Не мудрено, что Иоганн не заметил, как Людвиг встал на ноги и подрос. И однажды днем, возвращаясь домой с репетиции, он был даже удивлен, увидев во дворе чумазого и босоногого мальчугана с квадратным лицом, высоко поставленными скулами и широким, приплюснутым носом. Мальчишка гонялся по двору за петухом, норовя накрыть его своей курткой. Петух не поддавался.
Каждый новый промах выводил мальчугана из себя. Он рычал, отчаянно, по-взрослому бранился, но, поблескивая диковатыми черными глазами, продолжал погоню.
Иоганн не подозвал сына, не заговорил с ним. Но вечером, сидя за пятой кружкой вина и по обыкновению напряженно размышляя, где бы раздобыть денег на шестую, он вдруг вспомнил о Людвиге. И в совершенно неожиданной связи.
Ему на ум пришло, как в молодости он был свидетелем невиданных, поистине феерических успехов маленького Моцарта. Разогретое вином воображение рисовало удивительную, чуть ли не фантастическую и вместе с тем совершенно реальную картину.
Карапуз в белом пудреном парике с косичкой, перехваченной розовым бантом, в расшитом серебром камзоле, при шпаге, со скрипочкой и смычком в руках приседает в галантном поклоне. Шумят аплодисменты, несутся крики: «Браво! Фора!», к ножкам в шелковых чулках и парчовых туфельках летят кошельки с червонцами, перстни, бриллиантовые ожерелья. А за спиной маленького музыканта стоит богато одетый, дородный и гладкий мужчина. Он счастлив и радостно улыбается…
Ему бы еще не радоваться! Всего вдоволь. Деньги текут рекой. Только успевай карманы подставлять. Короли, курфюрсты и вельможи осыпают его своими милостями. Да и сам он живет немногим хуже любого вельможи.
Это отец чудо ребенка, капельмейстер Моцарт.
Так почему бы Бетховену не стать вторым Моцартом?
Иоганн решил тоже разбогатеть. Источником своих доходов он задумал сделать Людвига, превратив его в чудо-ребенка.
Были ли у него основания к этому? Обнаружил ли он в мальчике выдающиеся способности или хотя бы просто склонность к музыке? Для этого он слишком плохо знал своего сына. Да если бы и знал, вряд ли сумел бы что-либо особенное разглядеть.
Людвиг ничем не выделялся среди других ребятишек. Разве что был хмур и неразговорчив. Когда его сверстники с криками носились по двору, он молча стоял в сторонке и сумрачно поглядывал на взрослых или, присев на корточки в отдаленном уголке двора, теребил прядь черных нерасчесанных волос и угрюмо глядел себе под ноги.
Иоганн избрал Людвига для осуществления своих планов лишь потому, что больше ему избирать было некого, Братья Людвига были в ту пору еще совсем малы, Каспару Антону Карлу шел четвертый год, а Николаус Иоганн еще только-только начинал ходить.

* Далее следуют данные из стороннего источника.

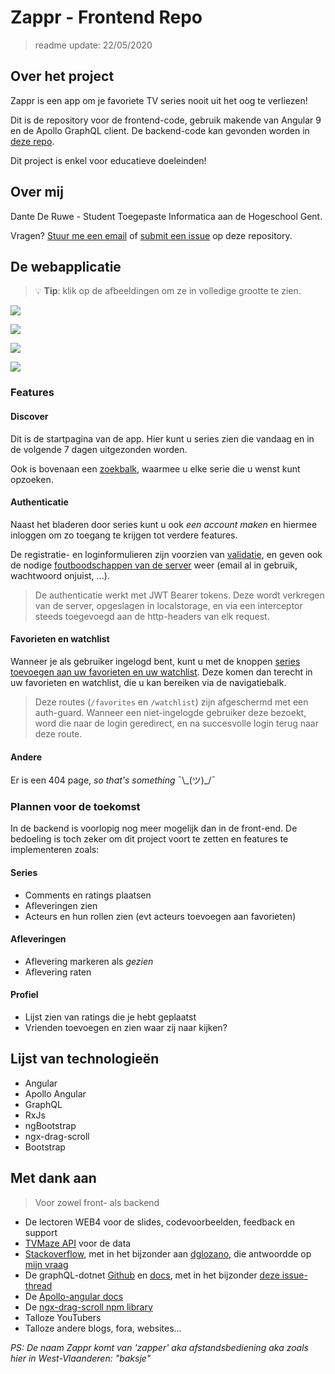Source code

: # Zappr - Frontend Repo

> readme update: 22/05/2020

## Over het project

Zappr is een app om je favoriete TV series nooit uit het oog te verliezen!

Dit is de repository voor de frontend-code, gebruik makende van Angular 9 en de Apollo GraphQL client. De backend-code kan gevonden worden in [deze repo](https://github.com/Web-IV/1920-b1-be-dantederuwe-hogent).

Dit project is enkel voor educatieve doeleinden!

## Over mij

Dante De Ruwe - Student Toegepaste Informatica aan de Hogeschool Gent.

Vragen? [Stuur me een email](mailto:dante.deruwe@student.hogent.be) of [submit een issue](https://github.com/Web-IV/1920-b1-fe-dantederuwe-hogent/issues) op deze repository.

## De webapplicatie

> 💡 **Tip**: klik op de afbeeldingen om ze in volledige grootte te zien.
> 
[![](https://i.imgur.com/iJFQzvw.jpg)](https://i.imgur.com/iJFQzvw.jpg)

[![](https://i.imgur.com/pn4EWZd.jpg)](https://i.imgur.com/pn4EWZd.jpg)

[![](https://i.imgur.com/KyPes5C.png)](https://i.imgur.com/KyPes5C.png)

[![](https://i.imgur.com/G3ohxjF.png)](https://i.imgur.com/G3ohxjF.png)



### Features

#### Discover
Dit is de startpagina van de app. Hier kunt u series zien die vandaag en in de volgende 7 dagen uitgezonden worden.

Ook is bovenaan een [zoekbalk](https://i.imgur.com/bM3w0zb.jpg), waarmee u elke serie die u wenst kunt opzoeken.


#### Authenticatie
Naast het bladeren door series kunt u ook *een account maken* en hiermee inloggen om zo toegang te krijgen tot verdere features.

De registratie- en loginformulieren zijn voorzien van [validatie](https://i.imgur.com/FV31YsU.png), en geven ook de nodige [foutboodschappen van de server](https://i.imgur.com/hbKxws6.png) weer (email al in gebruik, wachtwoord onjuist, ...).

> De authenticatie werkt met JWT Bearer tokens. Deze wordt verkregen van de server, opgeslagen in localstorage, en via een interceptor steeds toegevoegd aan de http-headers van elk request.

#### Favorieten en watchlist
Wanneer je als gebruiker ingelogd bent, kunt u met de knoppen [series toevoegen aan uw favorieten en uw watchlist](https://i.imgur.com/egoTu7E.png). Deze komen dan terecht in uw favorieten en watchlist, die u kan bereiken via de navigatiebalk.

> Deze routes (`/favorites` en `/watchlist`) zijn afgeschermd met een auth-guard. Wanneer een niet-ingelogde gebruiker deze bezoekt, word die naar de login geredirect, en na succesvolle login terug naar deze route.


#### Andere
Er is een 404 page, *so that's something* ¯\\_(ツ)\_/¯

### Plannen voor de toekomst
In de backend is voorlopig nog meer mogelijk dan in de front-end. De bedoeling is toch zeker om dit project voort te zetten en features te implementeren zoals:

#### Series
- Comments en ratings plaatsen
- Afleveringen zien
- Acteurs en hun rollen zien (evt acteurs toevoegen aan favorieten)

#### Afleveringen
- Aflevering markeren als *gezien*
- Aflevering raten

#### Profiel
- Lijst zien van ratings die je hebt geplaatst
- Vrienden toevoegen en zien waar zij naar kijken?


## Lijst van technologieën
- Angular
- Apollo Angular
- GraphQL
- RxJs
- ngBootstrap
- ngx-drag-scroll
- Bootstrap

## Met dank aan
> Voor zowel front- als backend
- De lectoren WEB4 voor de slides, codevoorbeelden, feedback en support
- [TVMaze API](https://www.tvmaze.com/api) voor de data
- [Stackoverflow](https://stackoverflow.com/), met in het bijzonder aan [dglozano](https://stackoverflow.com/users/10648865/dglozano), die antwoordde op [mijn vraag](https://stackoverflow.com/questions/60832540/ef-core-multiple-many-to-many-relationships-between-the-same-entities)
- De graphQL-dotnet [Github](https://github.com/graphql-dotnet/graphql-dotnet) en [docs](https://graphql-dotnet.github.io/), met in het bijzonder [deze issue-thread](https://github.com/graphql-dotnet/authorization/issues/63#issuecomment-553877731)
- De [Apollo-angular docs](https://www.apollographql.com/docs/angular/)
- De [ngx-drag-scroll npm library](https://ngx-drag-scroll.fanjin.io/)
- Talloze YouTubers
- Talloze andere blogs, fora, websites...




*PS: De naam Zappr komt van 'zapper' aka afstandsbediening aka zoals hier in West-Vlaanderen: "baksje"*
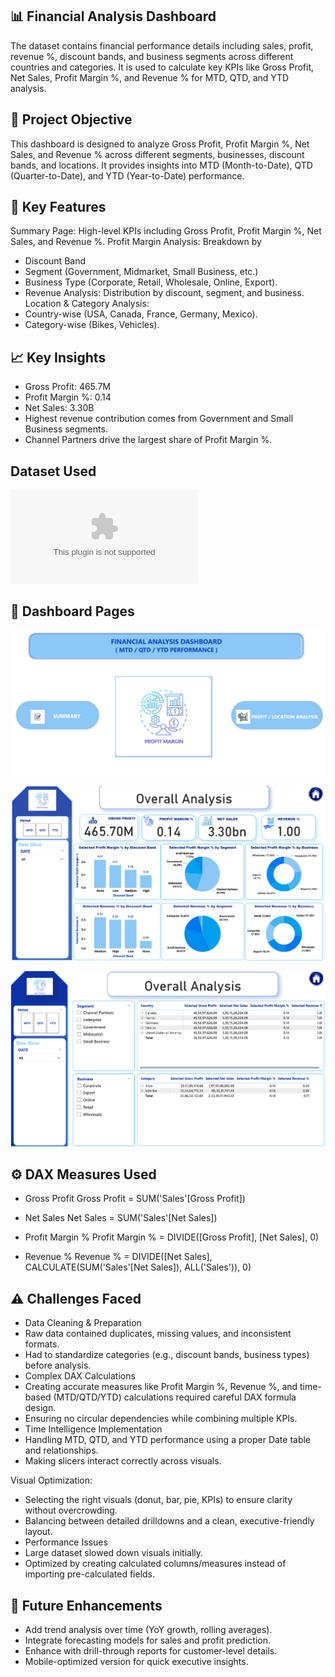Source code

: ## 📊 Financial Analysis Dashboard
The dataset contains financial performance details including sales, profit, revenue %, discount bands, and business segments across different countries and categories. It is used to calculate key KPIs like Gross Profit, Net Sales, Profit Margin %, and Revenue % for MTD, QTD, and YTD analysis.

## 📌 Project Objective
This dashboard is designed to analyze Gross Profit, Profit Margin %, Net Sales, and Revenue % across different segments, businesses, discount bands, and locations.
It provides insights into MTD (Month-to-Date), QTD (Quarter-to-Date), and YTD (Year-to-Date) performance.

## 🔑 Key Features
 Summary Page: High-level KPIs including Gross Profit, Profit Margin %, Net Sales, and Revenue %.
 Profit Margin Analysis: Breakdown by
- Discount Band
- Segment (Government, Midmarket, Small Business, etc.)
- Business Type (Corporate, Retail, Wholesale, Online, Export).
- Revenue Analysis: Distribution by discount, segment, and business.
 Location & Category Analysis:
- Country-wise (USA, Canada, France, Germany, Mexico).
- Category-wise (Bikes, Vehicles).

## 📈 Key Insights
- Gross Profit: 465.7M
- Profit Margin %: 0.14
- Net Sales: 3.30B
- Highest revenue contribution comes from Government and Small Business segments.
- Channel Partners drive the largest share of Profit Margin %.

## Dataset Used
![Dataset](Finance_Dataset.xlsx)


## 📂 Dashboard Pages
![Dashboard Screenshot](Report_Page-1.png)

![Dashboard Screenshot](Report_Page-2.png)

![Dashboard Screenshot](Report_Page-3.png)


## ⚙️ DAX Measures Used
- Gross Profit
Gross Profit = SUM('Sales'[Gross Profit])

- Net Sales
Net Sales = SUM('Sales'[Net Sales])

- Profit Margin %
Profit Margin % = DIVIDE([Gross Profit], [Net Sales], 0)

- Revenue %
Revenue % = DIVIDE([Net Sales], CALCULATE(SUM('Sales'[Net Sales]), ALL('Sales')), 0)

## ⚠️ Challenges Faced
- Data Cleaning & Preparation
- Raw data contained duplicates, missing values, and inconsistent formats.
- Had to standardize categories (e.g., discount bands, business types) before analysis.
- Complex DAX Calculations
- Creating accurate measures like Profit Margin %, Revenue %, and time-based (MTD/QTD/YTD) calculations required careful DAX formula design.
- Ensuring no circular dependencies while combining multiple KPIs.
- Time Intelligence Implementation
- Handling MTD, QTD, and YTD performance using a proper Date table and relationships.
- Making slicers interact correctly across visuals.

 Visual Optimization:
- Selecting the right visuals (donut, bar, pie, KPIs) to ensure clarity without overcrowding.
- Balancing between detailed drilldowns and a clean, executive-friendly layout.
- Performance Issues
- Large dataset slowed down visuals initially.
- Optimized by creating calculated columns/measures instead of importing pre-calculated fields.

## 🚀 Future Enhancements
- Add trend analysis over time (YoY growth, rolling averages).
- Integrate forecasting models for sales and profit prediction.
- Enhance with drill-through reports for customer-level details.
- Mobile-optimized version for quick executive insights.
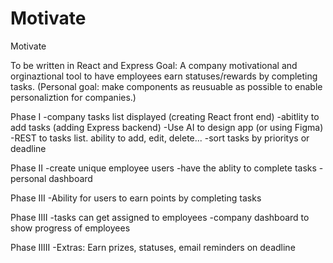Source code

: # Motivate
Motivate

To be written in React and Express
Goal: A company motivational and orginaztional tool to have employees earn statuses/rewards by completing tasks.
(Personal goal: make components as reusuable as possible to enable personaliztion for companies.)

Phase I
-company tasks list displayed (creating React front end)
-abitlity to add tasks (adding Express backend)
-Use AI to design app (or using Figma)
-REST to tasks list. ability to add, edit, delete...
-sort tasks by prioritys or deadline


Phase II
-create unique employee users
-have the ablity to complete tasks
-personal dashboard

Phase III
-Ability for users to earn points by completing tasks

Phase IIII
-tasks can get assigned to employees
-company dashboard to show progress of employees

Phase IIIII
-Extras: Earn prizes, statuses, email reminders on deadline
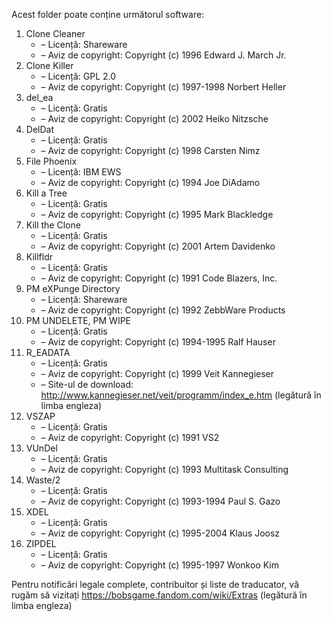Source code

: Acest folder poate conține următorul software:

1. Clone Cleaner
   - – Licență: Shareware
   - – Aviz de copyright: Copyright (c) 1996 Edward J. March Jr.
2. Clone Killer
   - – Licență: GPL 2.0
   - – Aviz de copyright: Copyright (c) 1997-1998 Norbert Heller
3. del_ea
   - – Licență: Gratis
   - – Aviz de copyright: Copyright (c) 2002 Heiko Nitzsche
4. DelDat
   - – Licență: Gratis
   - – Aviz de copyright: Copyright (c) 1998 Carsten Nimz
5. File Phoenix
   - – Licență: IBM EWS
   - – Aviz de copyright: Copyright (c) 1994 Joe DiAdamo
6. Kill a Tree
   - – Licență: Gratis
   - – Aviz de copyright: Copyright (c) 1995 Mark Blackledge
7. Kill the Clone
   - – Licență: Gratis
   - – Aviz de copyright: Copyright (c) 2001 Artem Davidenko
8. Killfldr
   - – Licență: Gratis
   - – Aviz de copyright: Copyright (c) 1991 Code Blazers, Inc.
9. PM eXPunge Directory
   - – Licență: Shareware
   - – Aviz de copyright: Copyright (c) 1992 ZebbWare Products
10. PM UNDELETE, PM WIPE
    - – Licență: Gratis
    - – Aviz de copyright: Copyright (c) 1994-1995 Ralf Hauser
11. R_EADATA
    - – Licență: Gratis
    - – Aviz de copyright: Copyright (c) 1999 Veit Kannegieser
    - – Site-ul de download: http://www.kannegieser.net/veit/programm/index_e.htm (legătură în limba engleza)
12. VSZAP
    - – Licență: Gratis
    - – Aviz de copyright: Copyright (c) 1991 VS2
13. VUnDel
    - – Licență: Gratis
    - – Aviz de copyright: Copyright (c) 1993 Multitask Consulting
14. Waste/2
    - – Licență: Gratis
    - – Aviz de copyright: Copyright (c) 1993-1994 Paul S. Gazo
15. XDEL
    - – Licență: Gratis
    - – Aviz de copyright: Copyright (c) 1995-2004 Klaus Joosz
16. ZIPDEL
    - – Licență: Gratis
    - – Aviz de copyright: Copyright (c) 1995-1997 Wonkoo Kim

Pentru notificări legale complete, contribuitor și liste de traducator, vă rugăm să vizitați https://bobsgame.fandom.com/wiki/Extras (legătură în limba engleza)
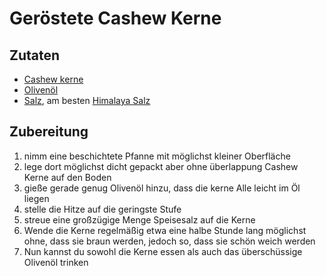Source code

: # Geröstete Cashew Kerne

## Zutaten
- [Cashew kerne](../Stoffe/Rohstoffe/Cashew.md)
- [Olivenöl](../Stoffe/Rohstoffe/Olivenöl.md)
- [Salz](../Stoffe/Rohstoffe/Salze/Salz.md), am besten [Himalaya Salz](../Wichtige%20Nährstoffquellen/Lebensmittelkategorisierung_nach_Wertigkeit/Hochwertige%20Lebensmittel.md#Himalaya%20Salz)

## Zubereitung
1. nimm eine beschichtete Pfanne mit möglichst kleiner Oberfläche
2. lege dort möglichst dicht gepackt aber ohne überlappung Cashew Kerne auf den Boden
3. gieße gerade genug Olivenöl hinzu, dass die kerne Alle leicht im Öl liegen
4. stelle die Hitze auf die geringste Stufe
5. streue eine großzügige Menge Speisesalz auf die Kerne
6. Wende die Kerne regelmäßig etwa eine halbe Stunde lang möglichst ohne, dass sie braun werden, jedoch so, dass sie schön weich werden
7. Nun kannst du sowohl die Kerne essen als auch das überschüssige Olivenöl trinken


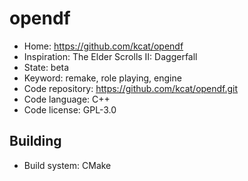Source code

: # opendf

- Home: https://github.com/kcat/opendf
- Inspiration: The Elder Scrolls II: Daggerfall
- State: beta
- Keyword: remake, role playing, engine
- Code repository: https://github.com/kcat/opendf.git
- Code language: C++
- Code license: GPL-3.0

## Building

- Build system: CMake
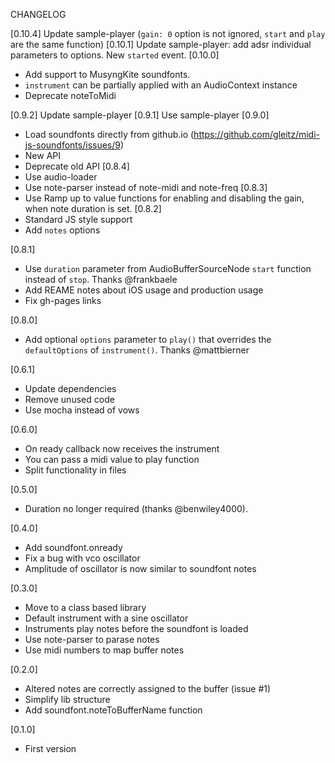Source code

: CHANGELOG

[0.10.4] Update sample-player (`gain: 0` option is not ignored, `start` and `play` are the same function)
[0.10.1] Update sample-player: add adsr individual parameters to options. New `started` event.
[0.10.0]
- Add support to MusyngKite soundfonts.
- `instrument` can be partially applied with an AudioContext instance
- Deprecate noteToMidi

[0.9.2] Update sample-player
[0.9.1] Use sample-player
[0.9.0]
- Load soundfonts directly from github.io (https://github.com/gleitz/midi-js-soundfonts/issues/9)
- New API
- Deprecate old API
[0.8.4]
- Use audio-loader
- Use note-parser instead of note-midi and note-freq
[0.8.3]
- Use Ramp up to value functions for enabling and disabling the gain, when note duration is set.
[0.8.2]
- Standard JS style support
- Add `notes` options

[0.8.1]
- Use `duration` parameter from AudioBufferSourceNode `start` function instead of `stop`. Thanks @frankbaele
- Add REAME notes about iOS usage and production usage
- Fix gh-pages links


[0.8.0]
- Add optional `options` parameter to `play()` that overrides the `defaultOptions` of `instrument()`. Thanks @mattbierner

[0.6.1]
- Update dependencies
- Remove unused code
- Use mocha instead of vows

[0.6.0]
- On ready callback now receives the instrument
- You can pass a midi value to play function
- Split functionality in files

[0.5.0]
- Duration no longer required (thanks @benwiley4000).

[0.4.0]
- Add soundfont.onready
- Fix a bug with vco oscillator
- Amplitude of oscillator is now similar to soundfont notes

[0.3.0]
- Move to a class based library
- Default instrument with a sine oscillator
- Instruments play notes before the soundfont is loaded
- Use note-parser to parase notes
- Use midi numbers to map buffer notes

[0.2.0]
- Altered notes are correctly assigned to the buffer (issue #1)
- Simplify lib structure
- Add soundfont.noteToBufferName function

[0.1.0]
- First version
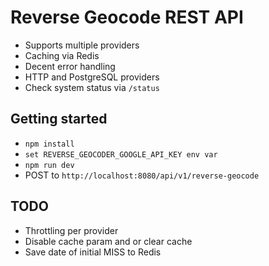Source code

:# Reverse Geocode REST API

* Supports multiple providers
* Caching via Redis
* Decent error handling
* HTTP and PostgreSQL providers
* Check system status via `/status`

## Getting started

* `npm install`
* `set REVERSE_GEOCODER_GOOGLE_API_KEY env var`
* `npm run dev`
* POST to `http://localhost:8080/api/v1/reverse-geocode`

## TODO

* Throttling per provider
* Disable cache param and or clear cache
* Save date of initial MISS to Redis
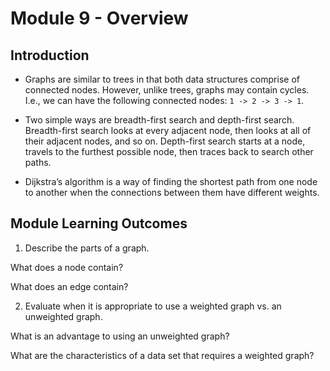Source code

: # Module 9 - Overview 

## Introduction 

- Graphs are similar to trees in that both data structures comprise of connected nodes. However, unlike trees, graphs may contain cycles. I.e., we can have the following connected nodes: `1 -> 2 -> 3 -> 1`. 

-  Two simple ways are breadth-first search and depth-first search. Breadth-first search looks at every adjacent node, then looks at all of their adjacent nodes, and so on. Depth-first search starts at a node, travels to the furthest possible node, then traces back to search other paths.

- Dijkstra’s algorithm is a way of finding the shortest path from one node to another when the connections between them have different weights. 

## Module Learning Outcomes

1. Describe the parts of a graph.

What does a node contain?

What does an edge contain?

2. Evaluate when it is appropriate to use a weighted graph vs. an unweighted graph.

What is an advantage to using an unweighted graph?

What are the characteristics of a data set that requires a weighted graph?
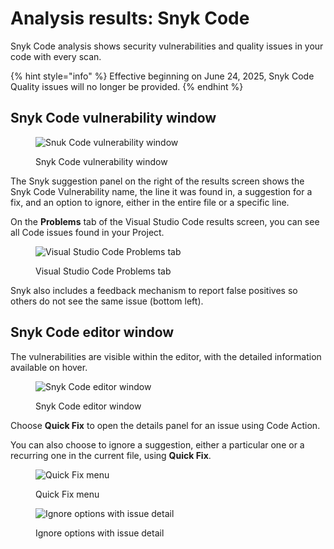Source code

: # Analysis results: Snyk Code

Snyk Code analysis shows security vulnerabilities and quality issues in your code with every scan.

{% hint style="info" %}
Effective beginning on June 24, 2025, Snyk Code Quality issues will no longer be provided.
{% endhint %}

## Snyk Code vulnerability window

<figure><img src="../../../../.gitbook/assets/Screenshot 2023-03-17 at 12.25.28 (1).png" alt="Snuk Code vulnerability window"><figcaption><p>Snyk Code vulnerability window</p></figcaption></figure>

The Snyk suggestion panel on the right of the results screen shows the Snyk Code Vulnerability name, the line it was found in, a suggestion for a fix, and an option to ignore, either in the entire file or a specific line.

On the **Problems** tab of the Visual Studio Code results screen, you can see all Code issues found in your Project.

<figure><img src="../../../../.gitbook/assets/Screenshot 2023-03-17 at 13.41.55.png" alt="Visual Studio Code Problems tab"><figcaption><p>Visual Studio Code Problems tab</p></figcaption></figure>

Snyk also includes a feedback mechanism to report false positives so others do not see the same issue (bottom left).

## Snyk Code editor window

The vulnerabilities are visible within the editor, with the detailed information available on hover.

<figure><img src="../../../../.gitbook/assets/Screenshot 2023-03-17 at 12.31.45.png" alt="Snyk Code editor window"><figcaption><p>Snyk Code editor window</p></figcaption></figure>

Choose **Quick Fix** to open the details panel for an issue using Code Action.

You can also choose to ignore a suggestion, either a particular one or a recurring one in the current file,  using **Quick Fix**.

<figure><img src="../../../../.gitbook/assets/Screenshot 2023-03-17 at 16.34.21.png" alt="Quick Fix menu"><figcaption><p>Quick Fix menu</p></figcaption></figure>

<figure><img src="../../../../.gitbook/assets/Screenshot 2023-03-17 at 12.32.22.png" alt="Ignore options with issue detail"><figcaption><p>Ignore options with issue detail</p></figcaption></figure>

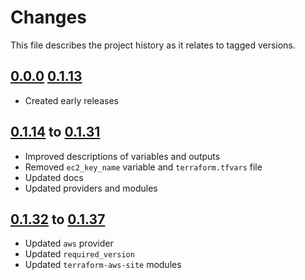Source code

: # Changes
This file describes the project history as it relates to tagged versions.

## [0.0.0](.) [0.1.13](.)
- Created early releases

## [0.1.14](.) to [0.1.31](.)
- Improved descriptions of variables and outputs
- Removed `ec2_key_name` variable and `terraform.tfvars` file
- Updated docs
- Updated providers and modules

## [0.1.32](.) to [0.1.37](.)
- Updated `aws` provider
- Updated `required_version`
- Updated `terraform-aws-site` modules
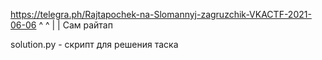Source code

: https://telegra.ph/Rajtapochek-na-Slomannyj-zagruzchik-VKACTF-2021-06-06
                            ^    ^
                            |    |
                          Сам райтап 
                          
solution.py - скрипт для решения таска
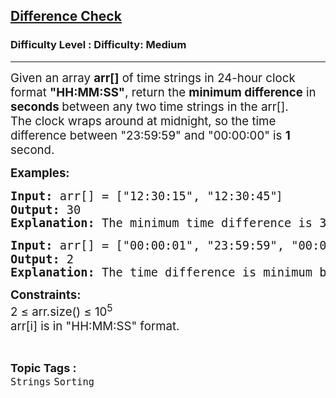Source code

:<h2><a href="https://www.geeksforgeeks.org/problems/difference-check/1?_gl=1*3fgliv*_up*MQ..*_gs*MQ..&gclid=CjwKCAjw-svEBhB6EiwAEzSdrllsu1Uckc3B46ZggugwTsyt-1YoEvihLF_AwgtqpE79jL1OPeA_choC3tcQAvD_BwE&gbraid=0AAAAAC9yBkB0wwA3wCPWbWqqjmRT3g_nl">Difference Check</a></h2><h3>Difficulty Level : Difficulty: Medium</h3><hr><div class="problems_problem_content__Xm_eO"><p data-start="194" data-end="366"><span style="font-size: 14pt;">Given an array <strong>arr[]</strong> of time strings in 24-hour clock format <strong>"HH:MM:SS"</strong>, return the <strong>minimum difference</strong> in <strong>seconds </strong>between any two time strings in the arr[].</span><br><span style="font-size: 14pt;">The clock wraps around at midnight, so the time difference between "23:59:59" and "00:00:00" is <strong>1</strong> second.</span></p>
<p data-start="194" data-end="366"><strong><span style="font-size: 14pt;">Examples:<br></span></strong></p>
<pre data-start="194" data-end="366"><strong><span style="font-size: 14pt;">Input: </span></strong><span style="font-size: 14pt;">arr[] = [</span><span style="font-size: 18.6667px;">"12:30:15", "12:30:45"</span><span style="font-family: -apple-system, BlinkMacSystemFont, 'Segoe UI', Roboto, Oxygen, Ubuntu, Cantarell, 'Open Sans', 'Helvetica Neue', sans-serif;"><span style="font-size: 14pt;">]</span></span><strong style="font-family: -apple-system, BlinkMacSystemFont, 'Segoe UI', Roboto, Oxygen, Ubuntu, Cantarell, 'Open Sans', 'Helvetica Neue', sans-serif;"><span style="font-size: 14pt;"><br></span></strong><strong><span style="font-size: 14pt;">Output: </span></strong><span style="font-size: 14pt;">30</span><strong><span style="font-size: 14pt;"><br>Explanation:</span></strong><span style="font-size: 14pt;"> The minimum time difference is 30 seconds.</span><strong><span style="font-size: 14pt;"><br></span></strong></pre>
<pre><strong><span style="font-size: 14pt;">Input: </span></strong><span style="font-size: 14pt;">arr[] = [</span><span style="font-size: 18.6667px;">"00:00:01", "23:59:59", "00:00:05"</span><span style="font-family: -apple-system, BlinkMacSystemFont, 'Segoe UI', Roboto, Oxygen, Ubuntu, Cantarell, 'Open Sans', 'Helvetica Neue', sans-serif;"><span style="font-size: 14pt;">]<br></span></span><strong><span style="font-size: 14pt;">Output:</span></strong><span style="font-size: 14pt;"> 2</span><strong><span style="font-size: 14pt;"><br>Explanation: </span></strong><span style="font-size: 14pt;">The time difference is minimum between "00:00:01" and "23:59:59".<br></span></pre>
<p><span style="font-size: 14pt;"><strong>Constraints:</strong><br>2 ≤ arr.size() ≤ 10<sup>5</sup><br>arr[i] is in "HH:MM:SS" format.</span></p></div><br><p><span style=font-size:18px><strong>Topic Tags : </strong><br><code>Strings</code>&nbsp;<code>Sorting</code>&nbsp;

Иоганн Бетховен принадлежал к той распространенной породе людей, которые задумывают много, а выполняют мало. Для него, человека бесхарактерного, замысел был отделен от осуществления глухой стеной, уходящей под самые облака. Иоганну очень быстро прискучили занятия с мальчиком, и он целиком перепоручил его заботам друзей, а сам лишь изредка проверял, как идут дела. Время для этого избиралось самое неподходящее. Да и то сказать, откуда было Иоганну Бетховену взять время? С каждым годом вино и попойки все больше и больше поглощали его.